I had to change planes in Atlanta in the morning. At the check-in counter they took my ticket and told me they would call me in a few minutes. I had a sinking feeling that this meant trouble. Well, they didn't call me in a few minutes. Instead they made an announcement that they were over booked and asked for volunteers to take a later flight - they needed 30! They started by offering a US$400 voucher and, when that didn't work, they upped it to US$600. If I hadn't been so tired I might have been tempted.
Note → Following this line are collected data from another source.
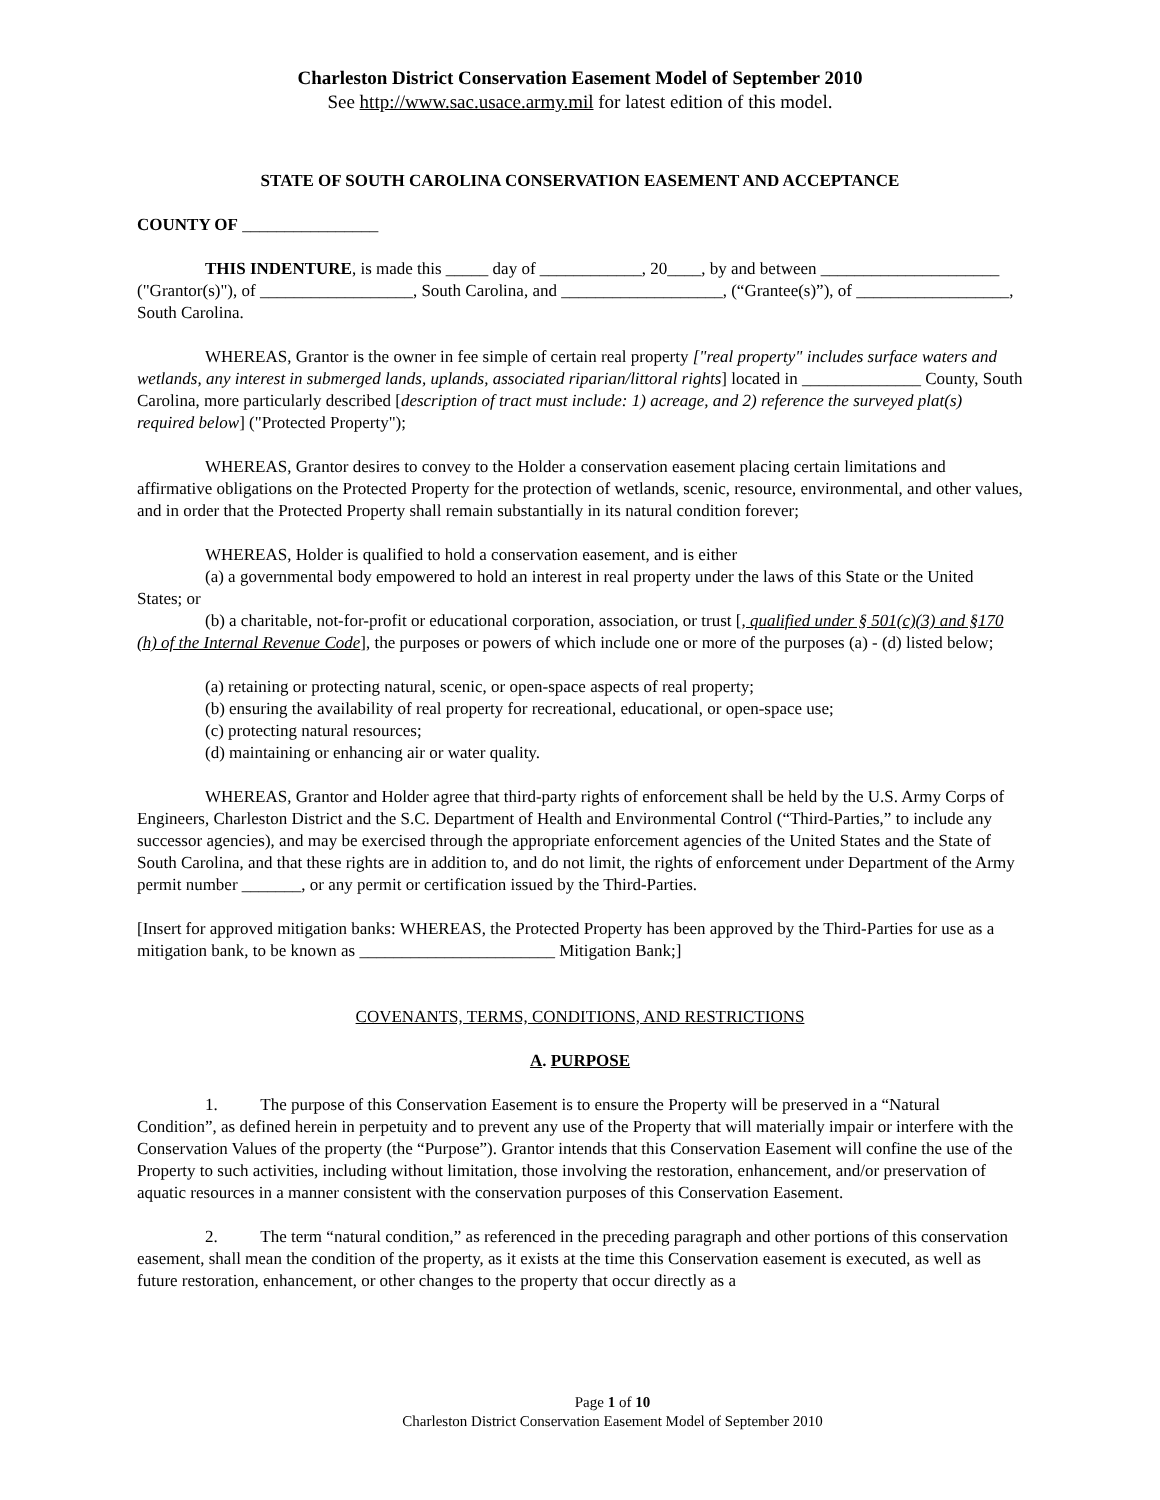Charleston District Conservation Easement Model of September 2010
See http://www.sac.usace.army.mil for latest edition of this model.
STATE OF SOUTH CAROLINA CONSERVATION EASEMENT AND ACCEPTANCE
COUNTY OF ________________
THIS INDENTURE, is made this _____ day of ____________, 20____, by and between _____________________ ("Grantor(s)"), of __________________, South Carolina, and ___________________, (“Grantee(s)”), of __________________, South Carolina.
WHEREAS, Grantor is the owner in fee simple of certain real property ["real property" includes surface waters and wetlands, any interest in submerged lands, uplands, associated riparian/littoral rights] located in ______________ County, South Carolina, more particularly described [description of tract must include: 1) acreage, and 2) reference the surveyed plat(s) required below] ("Protected Property");
WHEREAS, Grantor desires to convey to the Holder a conservation easement placing certain limitations and affirmative obligations on the Protected Property for the protection of wetlands, scenic, resource, environmental, and other values, and in order that the Protected Property shall remain substantially in its natural condition forever;
WHEREAS, Holder is qualified to hold a conservation easement, and is either
(a) a governmental body empowered to hold an interest in real property under the laws of this State or the United States; or
(b) a charitable, not-for-profit or educational corporation, association, or trust [, qualified under § 501(c)(3) and §170 (h) of the Internal Revenue Code], the purposes or powers of which include one or more of the purposes (a) - (d) listed below;
(a) retaining or protecting natural, scenic, or open-space aspects of real property;
(b) ensuring the availability of real property for recreational, educational, or open-space use;
(c) protecting natural resources;
(d) maintaining or enhancing air or water quality.
WHEREAS, Grantor and Holder agree that third-party rights of enforcement shall be held by the U.S. Army Corps of Engineers, Charleston District and the S.C. Department of Health and Environmental Control (“Third-Parties,” to include any successor agencies), and may be exercised through the appropriate enforcement agencies of the United States and the State of South Carolina, and that these rights are in addition to, and do not limit, the rights of enforcement under Department of the Army permit number _______, or any permit or certification issued by the Third-Parties.
[Insert for approved mitigation banks: WHEREAS, the Protected Property has been approved by the Third-Parties for use as a mitigation bank, to be known as _______________________ Mitigation Bank;]
COVENANTS, TERMS, CONDITIONS, AND RESTRICTIONS
A. PURPOSE
1. The purpose of this Conservation Easement is to ensure the Property will be preserved in a “Natural Condition”, as defined herein in perpetuity and to prevent any use of the Property that will materially impair or interfere with the Conservation Values of the property (the “Purpose”). Grantor intends that this Conservation Easement will confine the use of the Property to such activities, including without limitation, those involving the restoration, enhancement, and/or preservation of aquatic resources in a manner consistent with the conservation purposes of this Conservation Easement.
2. The term “natural condition,” as referenced in the preceding paragraph and other portions of this conservation easement, shall mean the condition of the property, as it exists at the time this Conservation easement is executed, as well as future restoration, enhancement, or other changes to the property that occur directly as a
Page 1 of 10
Charleston District Conservation Easement Model of September 2010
As boarding time neared it became clear I wasn't going to make it: they were giving boarding passes to first class, full fare and frequent flyers and to not cheap fare folks like me. I sat there watching people boarding, getting madder and madder. I figured there wasn't much I could do about it, but I was going to bitch - at least I would have that satisfaction.

After the plane was loaded they made another announced saying they were sorry and offer compensation of either US$400 cash or a US$1000 voucher. I was still pretty unhappy, but as I stood in line waiting for my compensation, I was already starting to think of where I could go on US$1000. By the time they gave me my voucher and replacement ticket I actually thanked them. Can you believe it? They bump me and I thank them! Anyway, I spent my unexpected three-hour delay looking at the Delta schedule and planning my next trip.

As much as I love to travel, I love coming home more. When I got back to Detroit a good friend was waiting for me, an unusual treat as I almost always take the airport bus. It had been a great trip and I was also very happy to be home. What could be better?